Photovoltaïque : “Un pari sur l'avenir”

Publié le 16 avril 2019

Amaury Chauvet est plus ou moins fixé sur les productions qui ne fonctionnent pas. Sous sa serre photovoltaïque, en quête de nouvelles, il se concentre surtout sur celles qui ont déjà donné des résultats satisfaisants.

Pour s’adapter à un outil de production déroutant, Amaury Chauvet se positionne sur des productions de niche et continue de chercher les cultures qui répondront le mieux.

Ils sont quelques-uns comme lui sur Châteaurenard à s’être lancés, avec beaucoup d’espoir il y a quelques années, dans la production sous serre photovoltaïque. Parmi les questions que ces exploitants se posent aujourd’hui figure “l’intérêt ou pas de passer en bio” explique Amaury Chauvet. Mais comme pour le jeune exploitant qui explique “ne quasiment pas traiter”, la priorité est avant tout de “trouver les cultures avec un rendement satisfaisant, dans un environnement qui souffre d’un manque d’ensoleillement”.

Installé depuis une quinzaine d’années, d’abord en plein champ, le maraîcher dispose, depuis bientôt deux an, d’une structure fournie par Reden Solar, l’un des spécialistes de l’agrivoltaïque. Le fabriquant a pris à sa charge la totalité du coût de la serre et de son installation. L’outil s’étend sur une surface de 3,4 hectares d’un seul tenant, ce qui reste assez rare souligne le producteur. S’il a voulu “relever un challenge et miser sur un outil de production moderne sur le long terme” en se lançant dans l’aventure du photovoltaïque, Amaury Chauvet est encore plein d’incertitudes. Basculer sur une structure verre, plus écologique et avec des conditions de travail optimales était l’objectif. Mais le projet ne lui assure pas encore une production rentable.

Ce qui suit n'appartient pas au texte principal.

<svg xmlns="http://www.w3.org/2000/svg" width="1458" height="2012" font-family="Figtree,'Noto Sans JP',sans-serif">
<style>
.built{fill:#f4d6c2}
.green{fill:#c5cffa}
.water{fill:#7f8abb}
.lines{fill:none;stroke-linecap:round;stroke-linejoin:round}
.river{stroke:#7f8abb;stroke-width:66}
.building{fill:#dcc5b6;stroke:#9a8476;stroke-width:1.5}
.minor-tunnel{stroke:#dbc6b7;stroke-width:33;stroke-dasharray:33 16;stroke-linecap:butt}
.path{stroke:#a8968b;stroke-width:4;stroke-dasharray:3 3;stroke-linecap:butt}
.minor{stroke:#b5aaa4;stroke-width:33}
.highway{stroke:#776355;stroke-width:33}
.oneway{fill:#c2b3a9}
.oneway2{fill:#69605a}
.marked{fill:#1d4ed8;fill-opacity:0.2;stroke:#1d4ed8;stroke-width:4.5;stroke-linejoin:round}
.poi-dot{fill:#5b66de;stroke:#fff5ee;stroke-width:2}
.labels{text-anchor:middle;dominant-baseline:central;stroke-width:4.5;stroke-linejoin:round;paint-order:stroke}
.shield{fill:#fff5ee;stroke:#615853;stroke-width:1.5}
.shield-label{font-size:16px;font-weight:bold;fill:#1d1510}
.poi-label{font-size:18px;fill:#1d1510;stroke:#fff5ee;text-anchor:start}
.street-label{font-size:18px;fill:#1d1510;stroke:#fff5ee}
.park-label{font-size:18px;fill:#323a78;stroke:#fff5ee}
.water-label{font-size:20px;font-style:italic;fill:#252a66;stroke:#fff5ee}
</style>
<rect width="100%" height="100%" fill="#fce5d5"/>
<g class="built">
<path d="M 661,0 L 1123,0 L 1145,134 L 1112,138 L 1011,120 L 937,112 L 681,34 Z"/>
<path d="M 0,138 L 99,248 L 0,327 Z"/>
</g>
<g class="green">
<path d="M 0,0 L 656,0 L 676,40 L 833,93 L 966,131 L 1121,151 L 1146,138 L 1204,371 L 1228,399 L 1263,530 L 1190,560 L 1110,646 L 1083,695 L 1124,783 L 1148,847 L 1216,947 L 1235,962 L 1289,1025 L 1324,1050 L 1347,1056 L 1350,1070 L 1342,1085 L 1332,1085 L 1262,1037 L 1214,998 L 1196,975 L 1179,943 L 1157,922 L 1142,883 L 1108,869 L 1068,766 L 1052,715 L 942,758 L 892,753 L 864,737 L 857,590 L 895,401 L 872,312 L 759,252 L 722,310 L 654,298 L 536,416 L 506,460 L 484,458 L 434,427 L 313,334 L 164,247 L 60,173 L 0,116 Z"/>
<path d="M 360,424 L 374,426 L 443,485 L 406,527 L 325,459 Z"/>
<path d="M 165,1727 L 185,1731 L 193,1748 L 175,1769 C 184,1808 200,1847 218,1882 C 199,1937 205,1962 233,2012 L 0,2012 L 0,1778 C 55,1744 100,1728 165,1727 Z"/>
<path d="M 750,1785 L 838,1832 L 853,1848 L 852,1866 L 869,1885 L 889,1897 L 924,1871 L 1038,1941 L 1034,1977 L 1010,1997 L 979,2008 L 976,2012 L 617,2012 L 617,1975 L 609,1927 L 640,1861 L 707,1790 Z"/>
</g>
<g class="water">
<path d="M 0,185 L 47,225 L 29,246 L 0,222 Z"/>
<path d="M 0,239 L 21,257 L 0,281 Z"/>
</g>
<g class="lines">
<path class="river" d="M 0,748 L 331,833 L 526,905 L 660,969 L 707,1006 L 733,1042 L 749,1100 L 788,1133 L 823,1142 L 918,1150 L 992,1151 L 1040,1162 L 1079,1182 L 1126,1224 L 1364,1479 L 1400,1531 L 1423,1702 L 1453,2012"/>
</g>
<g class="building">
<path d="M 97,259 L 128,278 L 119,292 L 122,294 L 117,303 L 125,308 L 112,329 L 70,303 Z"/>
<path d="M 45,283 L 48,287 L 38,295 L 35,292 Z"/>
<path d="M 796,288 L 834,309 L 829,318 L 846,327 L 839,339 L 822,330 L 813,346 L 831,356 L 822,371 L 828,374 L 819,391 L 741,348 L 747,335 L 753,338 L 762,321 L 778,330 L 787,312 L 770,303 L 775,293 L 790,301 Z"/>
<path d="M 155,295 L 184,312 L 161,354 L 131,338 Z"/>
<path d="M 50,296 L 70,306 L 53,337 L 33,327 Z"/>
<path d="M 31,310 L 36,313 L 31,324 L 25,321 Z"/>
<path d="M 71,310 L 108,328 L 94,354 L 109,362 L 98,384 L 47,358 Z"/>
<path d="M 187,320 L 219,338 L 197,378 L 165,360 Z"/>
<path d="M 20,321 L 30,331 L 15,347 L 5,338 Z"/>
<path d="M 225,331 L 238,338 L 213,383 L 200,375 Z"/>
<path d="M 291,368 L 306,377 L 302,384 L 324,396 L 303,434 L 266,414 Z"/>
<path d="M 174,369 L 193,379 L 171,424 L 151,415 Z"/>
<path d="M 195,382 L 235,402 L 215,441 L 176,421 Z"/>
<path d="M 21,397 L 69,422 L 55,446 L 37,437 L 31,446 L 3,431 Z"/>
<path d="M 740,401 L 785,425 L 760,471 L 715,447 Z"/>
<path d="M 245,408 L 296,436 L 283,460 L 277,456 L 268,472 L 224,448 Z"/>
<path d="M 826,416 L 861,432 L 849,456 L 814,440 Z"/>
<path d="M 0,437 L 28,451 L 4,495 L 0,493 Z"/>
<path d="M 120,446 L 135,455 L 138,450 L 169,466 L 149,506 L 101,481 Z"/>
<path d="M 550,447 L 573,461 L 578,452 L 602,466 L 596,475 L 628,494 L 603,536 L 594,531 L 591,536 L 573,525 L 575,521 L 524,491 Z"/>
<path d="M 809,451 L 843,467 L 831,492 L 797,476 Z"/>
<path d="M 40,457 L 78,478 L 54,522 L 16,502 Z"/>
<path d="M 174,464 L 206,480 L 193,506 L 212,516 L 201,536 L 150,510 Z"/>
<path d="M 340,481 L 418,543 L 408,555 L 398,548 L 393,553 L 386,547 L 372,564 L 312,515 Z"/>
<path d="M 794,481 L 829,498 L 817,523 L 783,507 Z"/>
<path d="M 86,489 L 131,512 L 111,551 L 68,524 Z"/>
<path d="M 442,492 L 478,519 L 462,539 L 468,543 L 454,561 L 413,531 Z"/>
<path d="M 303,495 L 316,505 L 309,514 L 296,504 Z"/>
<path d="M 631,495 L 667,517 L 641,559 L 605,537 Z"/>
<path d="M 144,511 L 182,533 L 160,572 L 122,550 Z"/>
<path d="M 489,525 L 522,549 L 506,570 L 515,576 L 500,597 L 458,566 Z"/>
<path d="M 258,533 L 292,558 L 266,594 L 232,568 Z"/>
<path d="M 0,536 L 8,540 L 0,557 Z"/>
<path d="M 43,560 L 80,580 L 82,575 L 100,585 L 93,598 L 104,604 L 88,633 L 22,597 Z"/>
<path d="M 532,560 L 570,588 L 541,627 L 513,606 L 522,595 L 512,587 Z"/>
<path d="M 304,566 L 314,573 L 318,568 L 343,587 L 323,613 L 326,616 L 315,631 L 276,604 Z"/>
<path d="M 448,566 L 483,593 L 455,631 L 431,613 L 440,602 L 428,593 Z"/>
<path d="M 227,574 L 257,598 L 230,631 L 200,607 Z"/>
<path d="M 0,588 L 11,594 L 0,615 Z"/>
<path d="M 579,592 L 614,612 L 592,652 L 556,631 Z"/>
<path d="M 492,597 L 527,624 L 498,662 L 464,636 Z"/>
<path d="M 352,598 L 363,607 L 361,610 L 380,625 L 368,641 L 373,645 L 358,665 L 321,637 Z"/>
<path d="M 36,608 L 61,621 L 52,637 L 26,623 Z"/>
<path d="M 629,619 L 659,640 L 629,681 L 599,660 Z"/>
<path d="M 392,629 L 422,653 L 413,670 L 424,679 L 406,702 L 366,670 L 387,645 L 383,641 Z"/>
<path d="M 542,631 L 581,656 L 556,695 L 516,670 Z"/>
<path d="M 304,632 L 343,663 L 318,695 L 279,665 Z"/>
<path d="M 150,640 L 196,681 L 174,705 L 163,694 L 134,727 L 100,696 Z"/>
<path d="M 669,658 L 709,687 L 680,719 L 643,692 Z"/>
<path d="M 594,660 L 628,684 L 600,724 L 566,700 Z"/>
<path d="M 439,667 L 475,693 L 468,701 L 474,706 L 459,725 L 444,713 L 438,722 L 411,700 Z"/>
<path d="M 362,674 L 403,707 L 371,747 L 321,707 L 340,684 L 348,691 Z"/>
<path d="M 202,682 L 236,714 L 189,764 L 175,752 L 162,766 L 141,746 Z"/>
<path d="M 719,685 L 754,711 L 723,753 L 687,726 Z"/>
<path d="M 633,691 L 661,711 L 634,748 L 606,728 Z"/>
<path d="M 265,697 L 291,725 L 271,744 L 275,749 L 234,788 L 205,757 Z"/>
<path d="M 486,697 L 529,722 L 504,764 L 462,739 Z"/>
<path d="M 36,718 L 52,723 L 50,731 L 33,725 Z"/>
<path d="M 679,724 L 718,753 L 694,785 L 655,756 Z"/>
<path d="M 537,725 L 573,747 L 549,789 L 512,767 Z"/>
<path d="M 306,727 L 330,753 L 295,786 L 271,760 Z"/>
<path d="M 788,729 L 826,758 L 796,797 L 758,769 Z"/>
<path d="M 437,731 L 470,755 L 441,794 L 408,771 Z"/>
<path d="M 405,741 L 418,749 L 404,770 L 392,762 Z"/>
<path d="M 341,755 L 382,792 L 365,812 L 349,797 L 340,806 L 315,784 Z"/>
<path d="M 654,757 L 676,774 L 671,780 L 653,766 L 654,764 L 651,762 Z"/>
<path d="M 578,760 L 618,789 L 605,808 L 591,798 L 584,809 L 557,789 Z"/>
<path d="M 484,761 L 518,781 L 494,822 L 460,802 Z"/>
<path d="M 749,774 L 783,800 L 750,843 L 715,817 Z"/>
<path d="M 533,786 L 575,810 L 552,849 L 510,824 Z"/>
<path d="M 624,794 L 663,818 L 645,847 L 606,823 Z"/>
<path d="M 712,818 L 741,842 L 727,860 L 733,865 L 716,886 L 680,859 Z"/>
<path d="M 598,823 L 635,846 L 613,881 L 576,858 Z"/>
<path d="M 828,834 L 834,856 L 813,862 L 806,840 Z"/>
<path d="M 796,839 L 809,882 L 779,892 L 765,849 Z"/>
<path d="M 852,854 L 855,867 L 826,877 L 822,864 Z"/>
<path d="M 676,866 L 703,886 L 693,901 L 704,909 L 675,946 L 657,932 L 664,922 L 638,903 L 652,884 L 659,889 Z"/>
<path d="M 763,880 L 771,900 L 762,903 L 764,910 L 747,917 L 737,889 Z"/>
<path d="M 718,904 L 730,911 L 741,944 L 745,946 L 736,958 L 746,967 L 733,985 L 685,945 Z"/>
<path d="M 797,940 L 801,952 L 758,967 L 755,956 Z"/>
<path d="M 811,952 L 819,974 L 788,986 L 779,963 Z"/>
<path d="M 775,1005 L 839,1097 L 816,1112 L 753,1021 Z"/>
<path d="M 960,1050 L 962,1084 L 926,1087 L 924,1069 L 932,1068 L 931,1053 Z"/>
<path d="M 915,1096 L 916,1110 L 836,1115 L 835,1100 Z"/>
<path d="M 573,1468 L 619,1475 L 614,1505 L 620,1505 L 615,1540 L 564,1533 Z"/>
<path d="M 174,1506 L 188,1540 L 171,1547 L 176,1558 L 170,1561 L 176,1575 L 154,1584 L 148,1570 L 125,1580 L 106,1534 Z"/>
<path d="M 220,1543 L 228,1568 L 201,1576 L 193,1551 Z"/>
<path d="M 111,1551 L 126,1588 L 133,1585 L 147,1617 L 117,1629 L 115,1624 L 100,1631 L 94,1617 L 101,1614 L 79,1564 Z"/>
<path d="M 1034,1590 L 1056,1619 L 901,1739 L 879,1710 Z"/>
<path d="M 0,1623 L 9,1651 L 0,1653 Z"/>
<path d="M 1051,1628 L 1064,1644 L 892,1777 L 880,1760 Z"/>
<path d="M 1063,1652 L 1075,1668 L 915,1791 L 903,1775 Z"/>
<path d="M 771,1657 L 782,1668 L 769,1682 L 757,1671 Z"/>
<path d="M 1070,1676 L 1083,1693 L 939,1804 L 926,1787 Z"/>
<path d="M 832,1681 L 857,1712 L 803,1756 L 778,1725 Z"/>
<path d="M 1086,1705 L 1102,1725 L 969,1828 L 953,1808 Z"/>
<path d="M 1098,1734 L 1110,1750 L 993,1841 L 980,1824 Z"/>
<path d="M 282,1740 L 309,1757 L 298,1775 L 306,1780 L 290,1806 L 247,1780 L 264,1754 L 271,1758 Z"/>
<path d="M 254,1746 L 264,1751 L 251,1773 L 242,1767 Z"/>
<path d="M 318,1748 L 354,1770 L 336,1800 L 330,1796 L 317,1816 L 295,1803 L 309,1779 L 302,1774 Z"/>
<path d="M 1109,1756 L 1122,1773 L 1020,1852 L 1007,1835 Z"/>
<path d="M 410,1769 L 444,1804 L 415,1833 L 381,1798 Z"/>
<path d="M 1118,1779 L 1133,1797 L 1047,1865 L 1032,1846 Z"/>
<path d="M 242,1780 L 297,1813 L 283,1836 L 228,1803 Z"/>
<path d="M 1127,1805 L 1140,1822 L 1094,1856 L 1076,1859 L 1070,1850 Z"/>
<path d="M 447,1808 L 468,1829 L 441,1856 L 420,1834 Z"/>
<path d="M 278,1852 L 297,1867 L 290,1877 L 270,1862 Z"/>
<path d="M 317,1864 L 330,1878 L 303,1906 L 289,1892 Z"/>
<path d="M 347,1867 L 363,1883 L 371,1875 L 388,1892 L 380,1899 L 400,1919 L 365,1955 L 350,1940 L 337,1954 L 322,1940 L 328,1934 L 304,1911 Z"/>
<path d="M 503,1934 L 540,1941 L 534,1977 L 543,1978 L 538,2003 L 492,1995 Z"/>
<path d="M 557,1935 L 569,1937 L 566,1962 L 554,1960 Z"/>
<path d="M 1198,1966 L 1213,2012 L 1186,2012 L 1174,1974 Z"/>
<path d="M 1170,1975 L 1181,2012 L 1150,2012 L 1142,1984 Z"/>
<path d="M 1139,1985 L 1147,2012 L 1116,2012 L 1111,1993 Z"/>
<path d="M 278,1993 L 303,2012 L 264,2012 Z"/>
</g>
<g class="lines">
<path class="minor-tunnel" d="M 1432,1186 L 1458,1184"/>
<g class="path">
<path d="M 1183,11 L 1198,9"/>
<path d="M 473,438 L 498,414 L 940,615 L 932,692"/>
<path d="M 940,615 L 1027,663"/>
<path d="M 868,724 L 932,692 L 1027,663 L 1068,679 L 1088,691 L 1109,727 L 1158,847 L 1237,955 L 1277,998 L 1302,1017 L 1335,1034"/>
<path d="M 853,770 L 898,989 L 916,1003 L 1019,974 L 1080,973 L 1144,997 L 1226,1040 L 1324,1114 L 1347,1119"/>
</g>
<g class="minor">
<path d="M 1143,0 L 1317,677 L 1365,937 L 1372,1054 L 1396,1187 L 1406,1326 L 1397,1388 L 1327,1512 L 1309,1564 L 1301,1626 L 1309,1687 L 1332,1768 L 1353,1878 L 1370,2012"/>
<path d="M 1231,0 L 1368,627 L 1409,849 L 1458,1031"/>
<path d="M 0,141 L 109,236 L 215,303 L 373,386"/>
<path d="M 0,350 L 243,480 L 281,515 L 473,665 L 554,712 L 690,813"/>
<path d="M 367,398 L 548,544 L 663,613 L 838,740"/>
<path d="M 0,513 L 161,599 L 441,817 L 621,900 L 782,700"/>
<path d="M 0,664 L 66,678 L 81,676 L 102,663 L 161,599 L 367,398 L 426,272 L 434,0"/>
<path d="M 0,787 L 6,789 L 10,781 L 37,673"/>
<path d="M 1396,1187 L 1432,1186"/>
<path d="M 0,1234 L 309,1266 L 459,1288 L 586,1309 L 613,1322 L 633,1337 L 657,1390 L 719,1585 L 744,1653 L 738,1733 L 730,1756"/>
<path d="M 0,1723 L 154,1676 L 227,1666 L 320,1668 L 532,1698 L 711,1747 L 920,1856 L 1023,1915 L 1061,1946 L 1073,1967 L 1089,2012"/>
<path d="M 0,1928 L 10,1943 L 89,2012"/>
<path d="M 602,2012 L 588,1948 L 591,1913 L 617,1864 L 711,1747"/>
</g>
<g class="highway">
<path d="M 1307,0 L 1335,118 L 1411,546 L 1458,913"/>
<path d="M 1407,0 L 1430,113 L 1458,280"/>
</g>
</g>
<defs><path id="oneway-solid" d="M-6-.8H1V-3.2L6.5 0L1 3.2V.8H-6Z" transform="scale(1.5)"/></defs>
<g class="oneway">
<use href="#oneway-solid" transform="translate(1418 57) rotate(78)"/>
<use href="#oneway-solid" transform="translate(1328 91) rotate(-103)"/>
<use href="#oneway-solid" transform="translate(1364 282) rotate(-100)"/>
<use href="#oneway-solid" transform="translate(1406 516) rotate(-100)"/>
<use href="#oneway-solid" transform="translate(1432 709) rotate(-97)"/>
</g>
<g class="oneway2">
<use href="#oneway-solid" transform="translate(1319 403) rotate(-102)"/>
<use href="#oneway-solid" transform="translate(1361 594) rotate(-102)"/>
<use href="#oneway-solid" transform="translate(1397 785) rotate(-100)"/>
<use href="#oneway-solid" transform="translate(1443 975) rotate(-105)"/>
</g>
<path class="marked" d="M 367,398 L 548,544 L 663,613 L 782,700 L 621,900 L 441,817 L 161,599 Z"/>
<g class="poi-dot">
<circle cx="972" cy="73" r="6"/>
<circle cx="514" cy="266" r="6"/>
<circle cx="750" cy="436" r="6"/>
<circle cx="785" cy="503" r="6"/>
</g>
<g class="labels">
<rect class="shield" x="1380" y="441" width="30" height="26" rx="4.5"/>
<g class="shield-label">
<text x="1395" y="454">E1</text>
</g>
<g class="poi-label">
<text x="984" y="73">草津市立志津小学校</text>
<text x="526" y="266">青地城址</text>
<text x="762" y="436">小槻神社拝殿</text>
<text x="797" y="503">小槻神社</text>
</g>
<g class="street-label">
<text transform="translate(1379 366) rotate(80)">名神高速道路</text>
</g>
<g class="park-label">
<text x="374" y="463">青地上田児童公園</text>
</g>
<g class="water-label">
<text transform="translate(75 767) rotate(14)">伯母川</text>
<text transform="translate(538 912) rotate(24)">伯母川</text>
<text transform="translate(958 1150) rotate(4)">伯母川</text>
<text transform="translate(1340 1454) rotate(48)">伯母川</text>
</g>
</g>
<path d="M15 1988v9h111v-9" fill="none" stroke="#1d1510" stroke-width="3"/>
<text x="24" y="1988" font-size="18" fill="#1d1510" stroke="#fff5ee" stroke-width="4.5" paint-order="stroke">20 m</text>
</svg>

Satisfaction sur les légumes feuilles

Il va boucler sa deuxième campagne et “continue de tâtonner dans ses choix de cultures”. Les légumes feuilles, de type épinard et blette, sont les productions qui ont le mieux répondu, notamment la blette couleur qui se vend plutôt bien. “Beaucoup de choses poussent en réalité. Mais le rendement ne suit pas”, constate le maraîcher. Avec des cycles plus longs, la plupart des cultures sont aussi plus sujettes à certaines maladies. “En blette pas exemple, les côtes vont pousser un peu plus fines. Il faut donc les laisser pousser plus longtemps, mais elles s’exposent ainsi à l’oïdium. J’ai réussi à le gérer préventivement, mais sur d’autres productions c’est beaucoup plus compliqué”, rapporte l’adhérent du Ceta de Châteaurenard.

Les potimarrons ont bien donné aussi l’an dernier. Il va peut-être essayer de nouvelles variétés cette année, jouer sur les densités et les conduire différemment.

Ces conditions d’ensoleillement réduit, de l’ordre de -60 % en hiver, l’obligent à “diversifier les cultures, opter pour des productions moins courantes et, surtout, trouver des clients prêts à jouer le jeu”.

Planter beaucoup plus tôt

Pour palier au manque de luminosité, il continue de jouer sur les densités et les dates de plantations, en regardant avant tout le potentiel de vente. Avec “un comportement vraiment déroutant de certaines cultures”, il est aussi complexe de trouver le bon échelonnage des cultures. Aussi a-t-il planté l’an dernier ses blettes 20 jours plus tôt, et avant le 15 août. Elles ont donné de beaux résultats, alors qu’après le 1er septembre, tout a beaucoup plus de mal à pousser.

Amaury pense poursuivre son positionnement sur le légume feuille, “les blettes notamment, où il y a peut-être un créneau à jouer”. D’autres productions complèteront ses plannings, mais, cette année, il va mettre en culture la plupart de ses productions d’hiver entre le 1er et le 15 août, pour optimiser les rendements.

Emmanuel Delarue


Le créneau des légumes feuilles, les blettes couleur notamment, est une des satisfactions de l’exploitant.